Am Ende sitzen die vier Protagonisten nebeneinander auf Stühlen und scheinen zu sinnieren, welche Moral man aus der kruden Geschichte ableiten könnte, die sie soeben hinter sich gebracht haben. Graf Luna (Sangmin Lee) bricht in ein fast höhnisches Lachen aus, als er die Wahrheit erfährt, nämlich dass aufgrund einer Verwechslung sein eigener Bruder getötet wurde. Nein, das finale Anheimfallen an den Wahnsinn, das ihm der Librettist eigentlich gönnte, erspart der Regisseur dieser Rolle, und das zu Recht. Aber warum Peter Konwitschny, dieser gefeierte Theatermacher, dem Nürnberger Opernhaus ausgerechnet eine Inszenierung des „Troubadour“, dieser schwächsten Oper aus dem Hause Verdi, nicht erspart hat, bleibt ein Rätsel.
Was kann dieses gekünstelte Drama einem heute noch erzählen, mit welcher Figur könnte man wenigstens ansatzweise mitfühlen? Da ist wirklich komplette Fehlanzeige zu vermelden, was am grotesken Libretto ebenso liegt wie an den verwunderlichen musikalischen Eingebungen des sonst so genialen Komponisten, der selbst dann zum Jahrmarktston neigt, wenn es um Leben und Tod geht. Und ausschließlich darum geht es ja in diesem Stück, angereichert natürlich um die üblichen Ingredienzen wie Liebe, Eifersucht und Rache. Aber lassen wir die Werkkritik an diesem pseudoromantischen Schauerdrama, denn das steht uns in der Besprechung einer Inszenierung 170 Jahre nach der Entstehung des Werkes sowieso nicht zu.
Was den Besuch dieser lange erwarteten Premiere dennoch lohnend macht, ist die einmal mehr überzeugende Regiearbeit Konwitschnys, der diesmal auf jegliche vordergründigen Überraschungseffekte verzichtete und vor allem solides Inszenierungskönnen zeigte. Das Heereslager eingangs umschließt ein Marionettentheater, in dem von Anfang an die Hauptpersonen des Dramas gedoppelt werden.
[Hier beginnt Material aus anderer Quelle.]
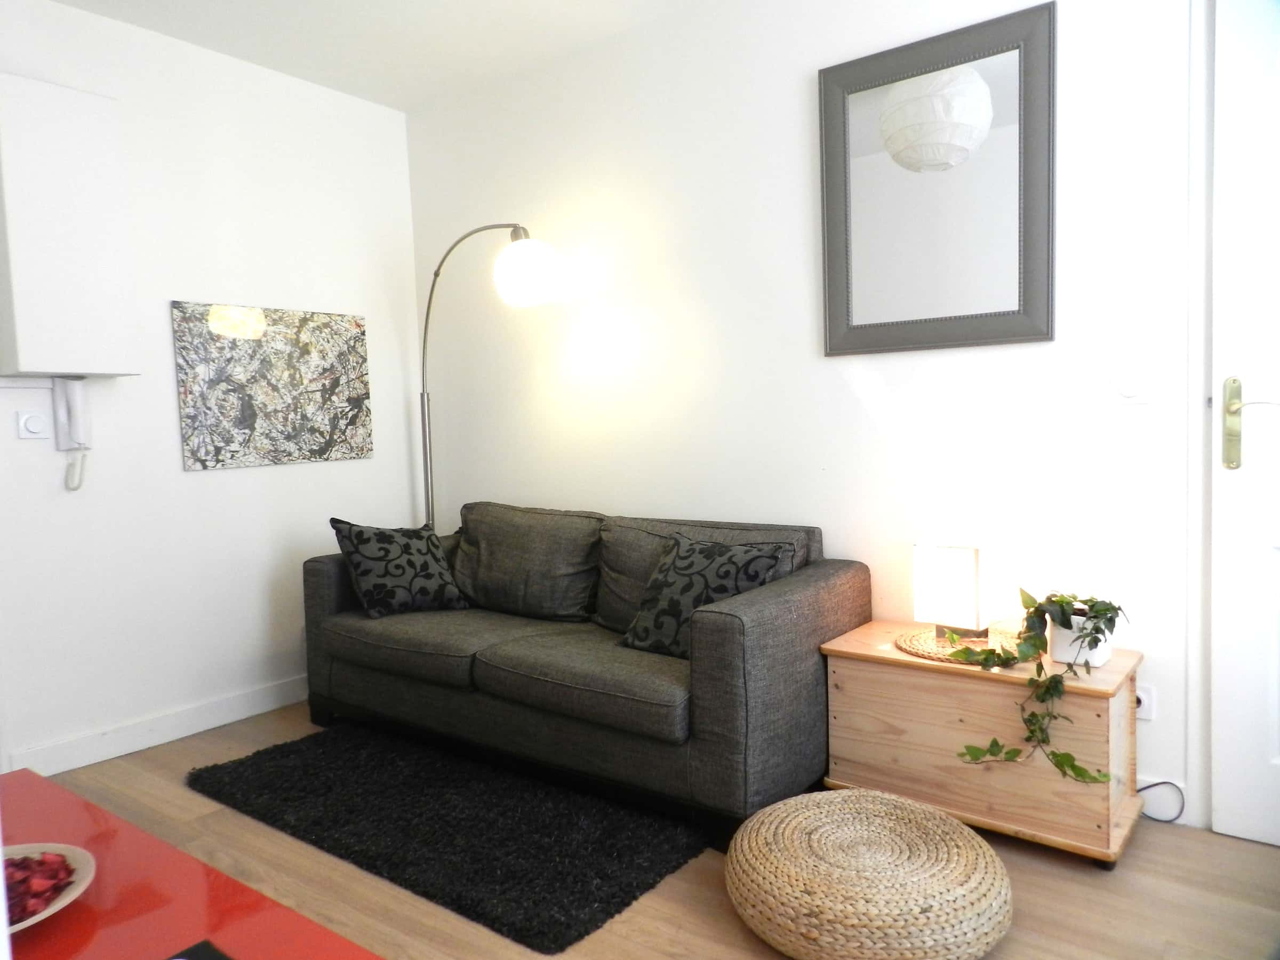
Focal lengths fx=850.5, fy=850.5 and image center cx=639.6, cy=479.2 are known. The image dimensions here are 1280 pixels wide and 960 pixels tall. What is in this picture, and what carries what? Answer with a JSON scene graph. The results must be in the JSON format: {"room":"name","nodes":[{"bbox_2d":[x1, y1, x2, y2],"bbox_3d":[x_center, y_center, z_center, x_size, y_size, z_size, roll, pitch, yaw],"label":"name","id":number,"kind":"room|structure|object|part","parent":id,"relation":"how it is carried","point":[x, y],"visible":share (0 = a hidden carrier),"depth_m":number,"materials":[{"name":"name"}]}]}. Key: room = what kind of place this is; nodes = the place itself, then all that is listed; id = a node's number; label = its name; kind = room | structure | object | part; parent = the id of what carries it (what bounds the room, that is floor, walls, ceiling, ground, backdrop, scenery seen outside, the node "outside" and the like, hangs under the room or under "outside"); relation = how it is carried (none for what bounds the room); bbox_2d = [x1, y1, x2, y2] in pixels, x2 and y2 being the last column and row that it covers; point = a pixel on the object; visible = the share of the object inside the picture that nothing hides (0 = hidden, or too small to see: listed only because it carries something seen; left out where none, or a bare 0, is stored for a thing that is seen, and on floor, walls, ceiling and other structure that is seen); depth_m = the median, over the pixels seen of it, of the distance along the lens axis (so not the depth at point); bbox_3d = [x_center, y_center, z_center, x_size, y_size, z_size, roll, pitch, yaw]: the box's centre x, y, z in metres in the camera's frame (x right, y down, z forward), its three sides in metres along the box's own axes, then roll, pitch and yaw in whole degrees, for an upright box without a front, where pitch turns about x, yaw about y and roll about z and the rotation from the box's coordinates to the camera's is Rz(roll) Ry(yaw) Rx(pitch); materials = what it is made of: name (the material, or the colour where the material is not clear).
{"room":"living room","nodes":[
{"label":"living room","id":0,"kind":"room"},
{"bbox_2d":[0,0,426,777],"bbox_3d":[-2.144,-0.307,2.890,0.143,2.692,3.427,1,5,37],"label":"left wall","id":1,"kind":"structure","parent":0,"point":[197,488],"depth_m":3.30,"materials":[{"name":"white paint"}]},
{"bbox_2d":[15,409,48,439],"bbox_3d":[-2.044,-0.185,2.865,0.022,0.100,0.085,1,5,37],"label":"light switch","id":2,"kind":"object","parent":1,"relation":"attached to","point":[33,421],"visible":0.98,"depth_m":2.86,"materials":[{"name":"white plastic"}]},
{"bbox_2d":[0,73,142,376],"bbox_3d":[-1.974,-0.824,2.847,0.171,0.959,0.462,1,5,37],"label":"wall cabinet","id":3,"kind":"object","parent":1,"relation":"attached to","point":[67,367],"visible":0.99,"depth_m":2.80,"materials":[{"name":"white paint"}]},
{"bbox_2d":[52,376,90,487],"bbox_3d":[-1.957,-0.158,2.936,0.102,0.386,0.106,1,5,37],"label":"intercom handset","id":4,"kind":"object","parent":1,"relation":"attached to","point":[78,399],"visible":0.99,"depth_m":2.94,"materials":[{"name":"white plastic"}]},
{"bbox_2d":[2,674,307,775],"bbox_3d":[-1.797,0.939,3.251,0.017,0.104,2.663,1,5,37],"label":"baseboard","id":5,"kind":"structure","parent":1,"relation":"attached to","point":[266,708],"depth_m":3.20,"materials":[{"name":"white paint"}]},
{"bbox_2d":[169,300,374,471],"bbox_3d":[-1.507,-0.389,3.585,0.029,0.646,0.851,1,5,37],"label":"canvas picture","id":6,"kind":"object","parent":1,"relation":"attached to","point":[311,353],"visible":0.99,"depth_m":3.52},
{"bbox_2d":[48,0,706,112],"bbox_3d":[-0.354,-1.642,1.387,4.749,0.110,3.636,1,5,37],"label":"ceiling","id":7,"kind":"structure","parent":0,"point":[221,49],"depth_m":3.23,"materials":[{"name":"white paint"}]},
{"bbox_2d":[13,698,1279,959],"bbox_3d":[-0.385,1.116,1.592,4.628,0.101,3.731,1,5,37],"label":"floor","id":8,"kind":"structure","parent":0,"point":[1079,872],"depth_m":2.08,"materials":[{"name":"brown wood"}]},
{"bbox_2d":[0,768,383,959],"bbox_3d":[-0.958,0.871,1.179,1.461,0.440,0.667,1,5,37],"label":"red table","id":9,"kind":"object","parent":8,"relation":"on","point":[38,781],"visible":0.88,"depth_m":1.30,"materials":[{"name":"red"}]},
{"bbox_2d":[1,842,95,931],"bbox_3d":[-0.970,0.618,1.223,0.320,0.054,0.321,1,5,37],"label":"plate","id":10,"kind":"object","parent":9,"relation":"on","point":[72,896],"visible":0.6,"depth_m":1.29,"materials":[{"name":"white ceramic"}]},
{"bbox_2d":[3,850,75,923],"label":"potpourri","id":11,"kind":"object","parent":10,"relation":"in","point":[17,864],"visible":0.65,"depth_m":1.26,"materials":[{"name":"red food"}]},
{"bbox_2d":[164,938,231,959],"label":"black object","id":12,"kind":"object","parent":9,"relation":"on","point":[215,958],"visible":0.98,"depth_m":1.10,"materials":[{"name":"black"}]},
{"bbox_2d":[182,719,704,953],"bbox_3d":[-0.617,0.980,2.703,1.677,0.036,0.899,1,5,37],"label":"rug","id":13,"kind":"object","parent":8,"relation":"on","point":[602,910],"visible":0.97,"depth_m":2.42,"materials":[{"name":"black carpet"}]},
{"bbox_2d":[417,220,564,530],"bbox_3d":[-0.667,-0.038,3.555,0.342,1.975,1.069,-5,5,-42],"label":"floor lamp","id":14,"kind":"object","parent":8,"relation":"on","point":[526,259],"visible":0.76,"depth_m":3.18,"materials":[{"name":"metal"}]},
{"bbox_3d":[-0.401,-0.755,3.086,0.234,0.223,0.247,-5,5,-42],"label":"globe shade","id":15,"kind":"part","parent":14,"relation":"part of","materials":[{"name":"white glass"}]},
{"bbox_2d":[301,499,866,850],"bbox_3d":[-0.287,0.548,3.116,1.986,0.821,0.891,1,5,37],"label":"sofa","id":16,"kind":"object","parent":8,"relation":"on","point":[727,625],"visible":0.91,"depth_m":2.68,"materials":[{"name":"grey fabric"}]},
{"bbox_2d":[329,517,471,617],"bbox_3d":[-0.944,0.344,3.366,0.488,0.385,0.282,-5,5,-36],"label":"throw pillow","id":17,"kind":"object","parent":16,"relation":"on","point":[364,555],"visible":0.99,"depth_m":3.27,"materials":[{"name":"black fabric"}]},
{"bbox_2d":[613,534,794,657],"bbox_3d":[0.198,0.374,2.678,0.533,0.366,0.302,1,5,37],"label":"throw pillow","id":18,"kind":"object","parent":16,"relation":"on","point":[640,636],"visible":0.75,"depth_m":2.62,"materials":[{"name":"black fabric"}]},
{"bbox_2d":[724,787,1012,959],"bbox_3d":[0.517,0.900,1.983,0.637,0.208,0.632,1,5,37],"label":"woven pouf","id":19,"kind":"object","parent":8,"relation":"on","point":[952,826],"visible":1,"depth_m":1.78,"materials":[{"name":"beige wicker"}]},
{"bbox_2d":[816,620,1145,865],"bbox_3d":[0.973,0.720,2.458,0.787,0.488,0.438,1,5,37],"label":"wooden chest","id":20,"kind":"object","parent":8,"relation":"on","point":[894,654],"visible":0.81,"depth_m":2.28,"materials":[{"name":"brown wood"}]},
{"bbox_2d":[894,624,1022,663],"bbox_3d":[0.937,0.466,2.432,0.383,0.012,0.380,1,5,37],"label":"woven placemat","id":21,"kind":"object","parent":20,"relation":"on","point":[928,638],"visible":0.62,"depth_m":2.40,"materials":[{"name":"wicker"}]},
{"bbox_2d":[913,539,991,641],"bbox_3d":[0.918,0.317,2.475,0.172,0.276,0.160,1,5,37],"label":"table lamp","id":22,"kind":"object","parent":21,"relation":"on","point":[976,558],"visible":0.99,"depth_m":2.42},
{"bbox_2d":[1047,611,1111,667],"bbox_3d":[1.177,0.421,2.283,0.141,0.128,0.139,1,5,37],"label":"plant pot","id":23,"kind":"object","parent":20,"relation":"on","point":[1056,646],"visible":0.62,"depth_m":2.24,"materials":[{"name":"white ceramic"}]},
{"bbox_2d":[951,585,1125,785],"bbox_3d":[1.025,0.514,2.212,0.387,0.477,0.408,-4,4,-28],"label":"potted plant","id":24,"kind":"object","parent":23,"relation":"in","point":[994,743],"visible":0.96,"depth_m":2.18,"materials":[{"name":"green plant"}]},
{"bbox_2d":[1137,778,1186,822],"bbox_3d":[1.416,0.863,2.387,0.225,0.160,0.059,1,5,37],"label":"power cord","id":25,"kind":"object","parent":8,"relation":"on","point":[1159,783],"visible":0.54,"depth_m":2.35,"materials":[{"name":"black plastic"}]},
{"bbox_2d":[403,0,1206,829],"bbox_3d":[0.614,-0.396,2.980,4.332,2.684,0.146,1,5,37],"label":"back wall","id":26,"kind":"structure","parent":0,"point":[807,210],"depth_m":2.89,"materials":[{"name":"white paint"}]},
{"bbox_2d":[817,0,1055,356],"bbox_3d":[0.887,-0.870,2.610,0.702,0.944,0.034,1,5,37],"label":"mirror","id":27,"kind":"object","parent":26,"relation":"attached to","point":[849,316],"visible":1,"depth_m":2.58,"materials":[{"name":"mirror"}]},
{"bbox_2d":[1108,368,1153,403],"bbox_3d":[1.361,-0.261,2.349,0.096,0.114,0.013,1,5,37],"label":"light switch","id":28,"kind":"object","parent":26,"relation":"attached to","point":[1127,391],"visible":0.98,"depth_m":2.35,"materials":[{"name":"white plastic"}]},
{"bbox_2d":[1133,683,1155,719],"bbox_3d":[1.386,0.619,2.370,0.074,0.093,0.013,1,5,37],"label":"wall socket","id":29,"kind":"object","parent":26,"relation":"attached to","point":[1146,695],"visible":0.45,"depth_m":2.36,"materials":[{"name":"white plastic"}]},
{"bbox_2d":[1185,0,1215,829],"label":"door frame","id":30,"kind":"structure","parent":26,"relation":"attached to","point":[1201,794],"depth_m":2.26,"materials":[{"name":"white paint"}]},
{"bbox_2d":[1209,0,1279,852],"bbox_3d":[1.911,-0.229,1.907,1.041,2.398,0.114,1,5,37],"label":"door","id":31,"kind":"structure","parent":26,"relation":"in","point":[1276,749],"depth_m":2.19,"materials":[{"name":"white paint"}]},
{"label":"handle","id":32,"kind":"part","parent":31,"relation":"part of","materials":[{"name":"gold metal"}]}
]}

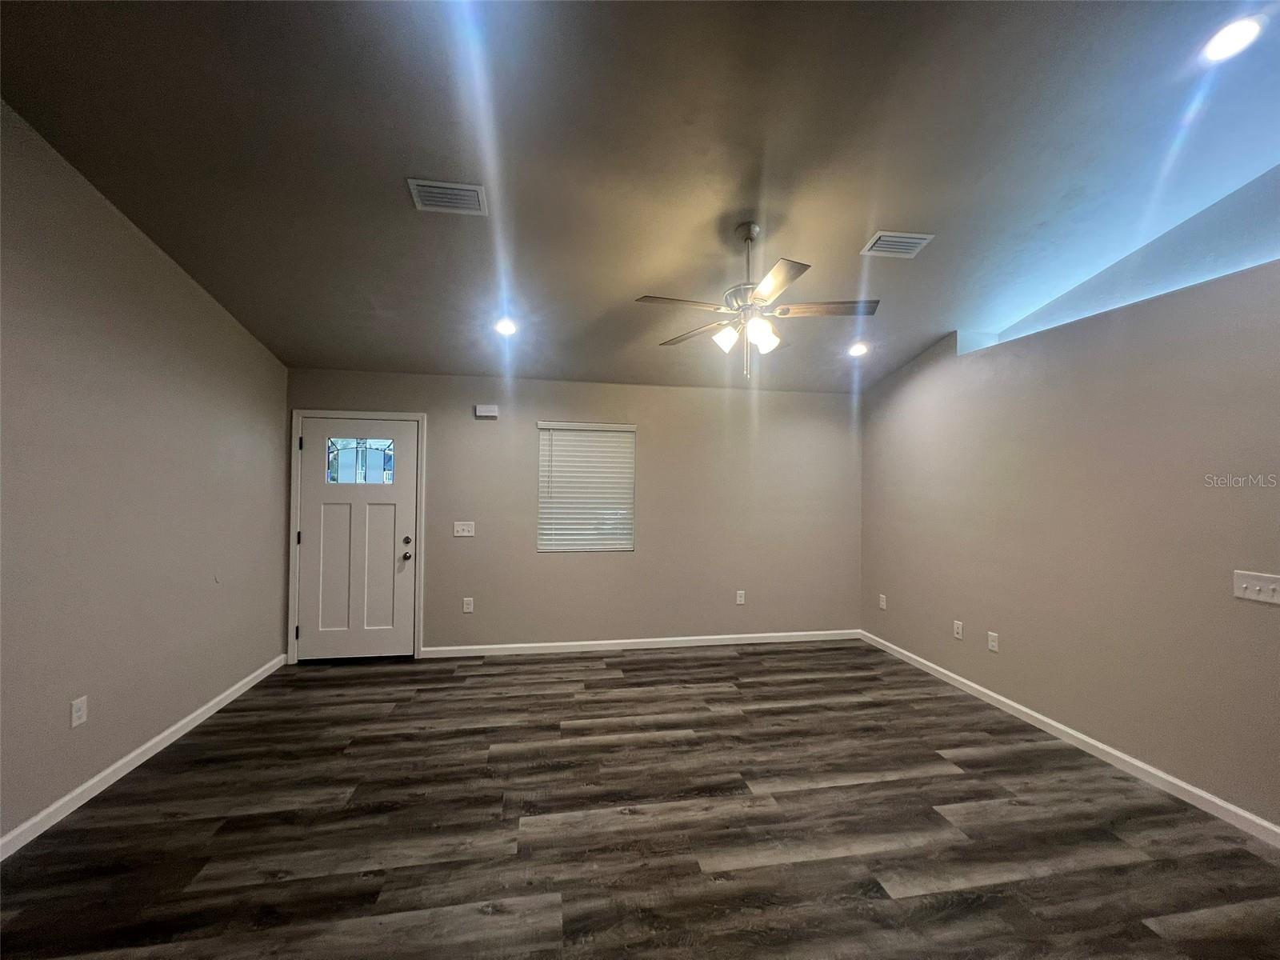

Anschließend geht es ziemlich realistisch zu, selbst die Hinrichtung der Zigeunerin auf dem Scheiterhaufen fackelt ordentlich vor sich hin. Die Massenszenen sind vorzüglich choreographiert, z.B. wenn die Soldaten und Nonnen vor Schreck niederknien oder sich später waffenstarrend gegenüberstehen. Das ist gekonnte Personenregie made by Konwitschny.
Die sängerische Bilanz des Premierenabends ist wie immer geschmacksabhängig, und das will beim Operngesang vor allem heißen, wieviel Toleranz man dem Stimmflackern und der Neigung zur Schärfung des Timbres einräumen will. Das war bei den weiblichen Protagonisten grenzwertig (Emily Newton als Leonora und Dalia Schaechter als Azucena), bei Angelos Samartzis (als Manrico) im Rahmen und bei Sangmin Lee als Graf Luna szenisch und ausdrucksmäßig recht angemessen. Allerdings gab es auch eine Bravourleistung zu bestaunen: Nicolay Karnolskys fabelhafter Ferrando. Welch schönes Timbre, welch beherrschte Kraft! Auf die Staatsphilharmonie und den Chor des Staatstheaters unter der Leitung Lutz de Veers konnte man sich sowieso verlassen, Peter Konwitschny wird’s gefreut haben.